**STATED TASK A:**
Return each row below that names a clock and its time or date change, character for character, leaving out the picture rows.
* Begin EXTRACT TO READ *
Scott Feldman, Baltimore Orioles righthander: “For a starting pitcher, I think it’s inning pitched. Obviously, you don’t want them to be crappy innings. Guys who throw 200 innings every year, like Adam Wainwright and Roy Halladay when he was in his prime — guys like that. If you get 30 starts but only average five innings, you’re not going to reach 200.

“Secondary to innings, I’d probably say one of those sabermetric stats. I don’t know too much about them, but they’re usually more indicative of how you’re pitching than your ERA. The other night, I walked six guys and only gave up two runs, Usually, when you do that it doesn’t work out that way. The stats that take the luck factor out of it give you a better idea of how you pitched.”

Tyler Flowers, Chicago White Sox catcher: “It’s not wins. It’s definitely not losses. Right now, my brain would go to WHIP. Limiting the number of opportunities for runs to score per inning seems like a good measuring stick for pitchers as a whole. And not just for starters, maybe even more so for relievers. If you can have a WHIP around 1.00, the chances of you giving up multiple runs are slim. If you’re a guy with a WHIP approaching 2.00, you’re obviously doubling your chances of giving up runs.

“I’d say ERA is kind of up-and-down. For the most part, if you’re a solidified starter, you’re going to have a lower ERA, although those do fluctuate every year. Sometimes that’s based on the defense behind you, and the division and league you’re in.”

J.A. Happ, Toronto Blue Jays lefthander: “I don’t look too deep into it, but I think WHIP is probably pretty important. Innings pitched are important as well. Mark Buehrle just got to 200 last night, so he’s eating up innings and helping the bullpen. He’s doing a good enough job while he’s out there to get those innings. You’re obviously doing something right if you’re pitching deep into games.

“Wins are probably the most overrated stat. Someone who has a lot of wins is usually doing a really good job, but you can also do a good job and have quite a few losses. Unfortunately, wins are something a lot of people look at.”

Casey Janssen, Toronto Blue Jays righthander: “I don’t really have an answer. ERA can be deceiving. WHIP can be deceiving. I think you have to look at a combination of things.

“I have no idea what FIP is. I’m not much for the new era of stats. I think they’re just starting to make up junk, and trying to make these things relevant. It’s not that complicated. If you’re giving up less than a hit per inning, and your walks are down, you’re going to be good. If you’re giving up more than a hit per inning and your walks are high, regardless of any other stats, you’re not going to be good. I guess that goes along with WHIP, but there are also good walks and bad walks. Situations matter, and that can skew stats a little bit.”

Clayton Kershaw, Los Angeles Dodgers lefthander: “ERA probably. If you give up runs… I don’t look at a lot of stats. I feel like innings pitched are important because if you’re pitching deep into the game, that’s good, but the only way you’re doing that is if you’re not giving up runs, and ERA shows that. It’s hard to look at one stat. You have to look at the whole thing.”
* End EXTRACT TO READ *
**STATED TASK B:**
Decide whether each statement agrees with the pitching-stats quotes. Answer yes or no, quoting the words that settle it. (i) Tyler Flowers is a catcher for the Chicago White Sox. (ii) J.A. Happ considers wins the most overrated stat. (iii) Casey Janssen says he knows what FIP is.
* Begin SUPPLIED RECORDS *
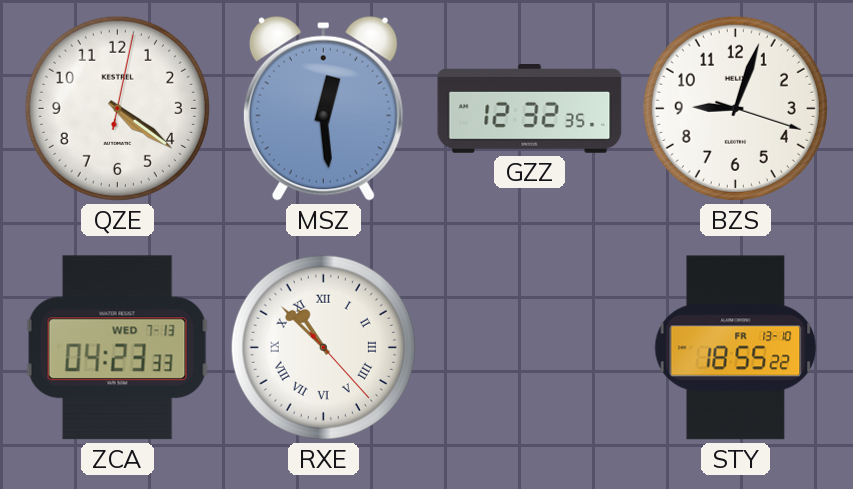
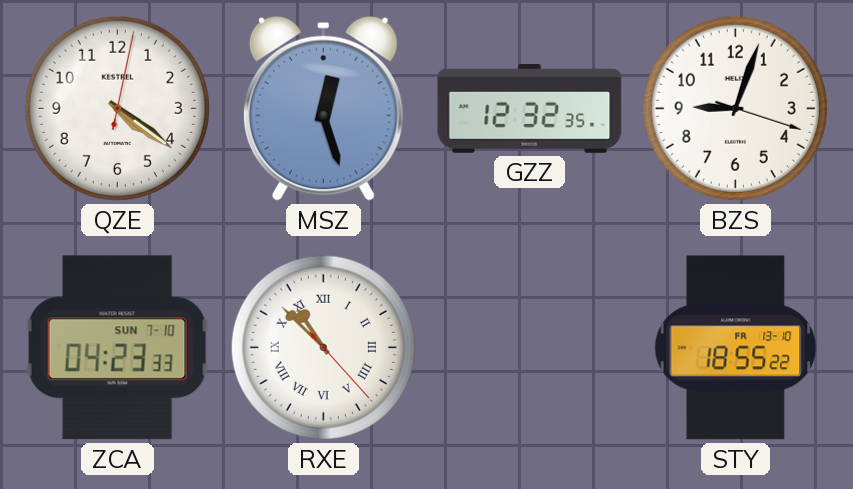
MSZ: 12:29 -> 12:27
ZCA date: WED 7-13 -> SUN 7-10
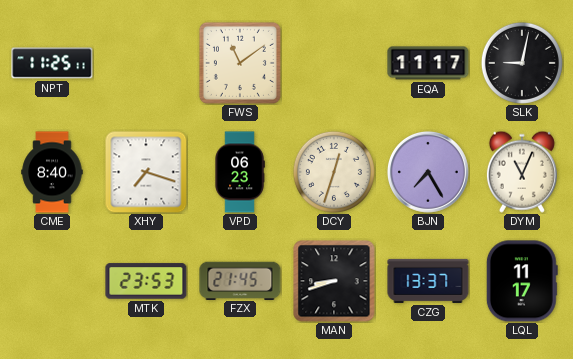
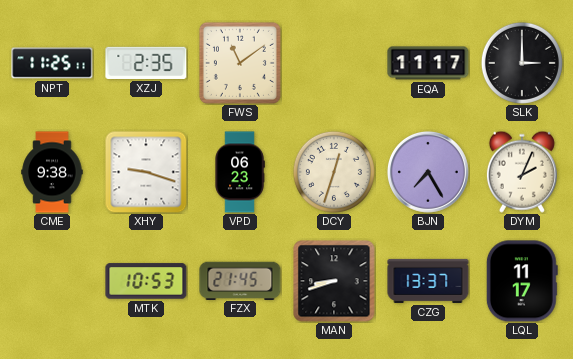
XZJ: none -> 2:35
SLK: 9:02 -> 3:00
CME: 8:40 -> 9:38
XHY: 7:18 -> 9:18
DYM: 11:04 -> 2:04
MTK: 23:53 -> 10:53
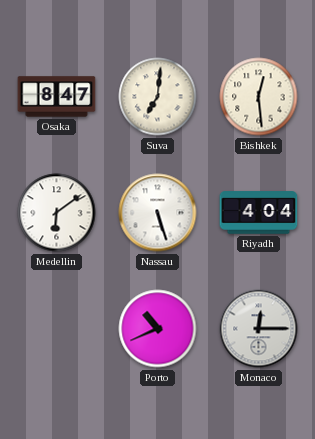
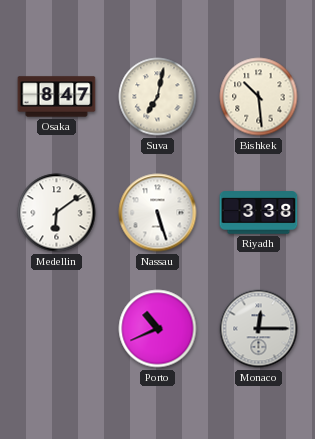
Suva: 7:01 -> 7:02
Bishkek: 12:29 -> 10:29
Riyadh: 4:04 -> 3:38
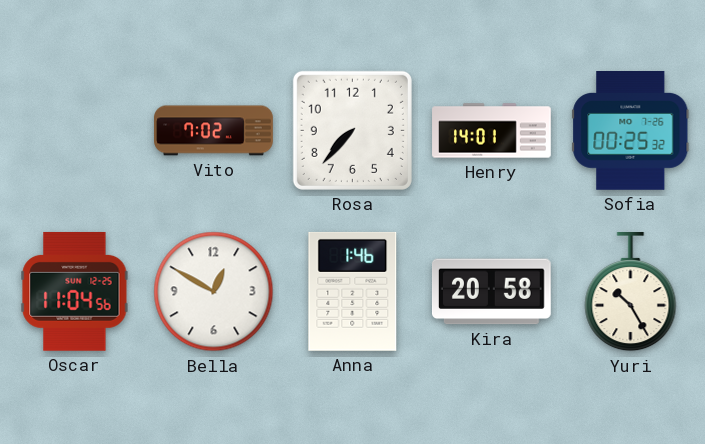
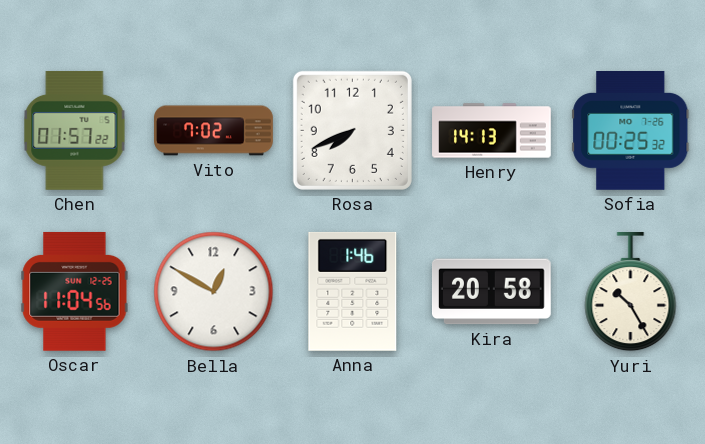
Chen: none -> 01:57
Rosa: 7:37 -> 7:41
Henry: 14:01 -> 14:13
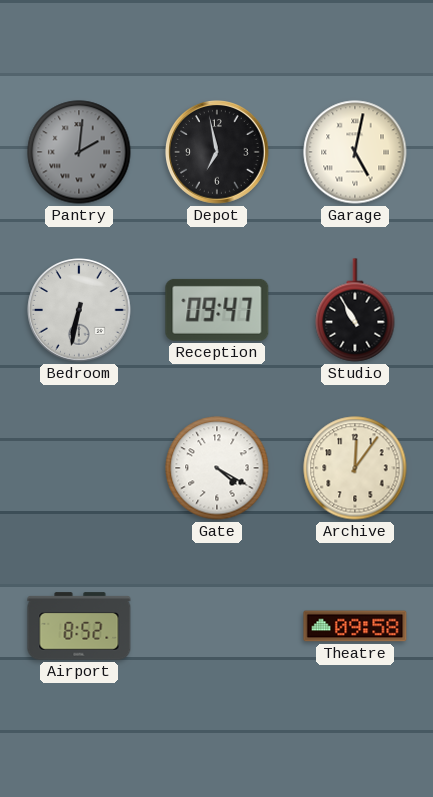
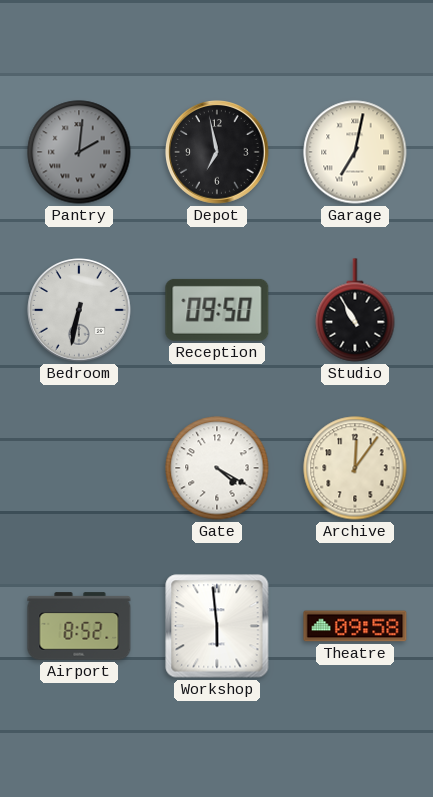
Garage: 5:02 -> 7:02
Reception: 09:47 -> 09:50
Workshop: none -> 5:59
* End SUPPLIED RECORDS *
**WORKED ANSWER A:**
MSZ: 12:29 -> 12:27
ZCA date: WED 7-13 -> SUN 7-10
XZJ: none -> 2:35
SLK: 9:02 -> 3:00
CME: 8:40 -> 9:38
XHY: 7:18 -> 9:18
DYM: 11:04 -> 2:04
MTK: 23:53 -> 10:53
Suva: 7:01 -> 7:02
Bishkek: 12:29 -> 10:29
Riyadh: 4:04 -> 3:38
Chen: none -> 01:57
Rosa: 7:37 -> 7:41
Henry: 14:01 -> 14:13
Garage: 5:02 -> 7:02
Reception: 09:47 -> 09:50
Workshop: none -> 5:59

**WORKED ANSWER B:**
(i) Yes: "Tyler Flowers, Chicago White Sox catcher"
(ii) Yes: "Wins are probably the most overrated stat."
(iii) No: "I have no idea what FIP is."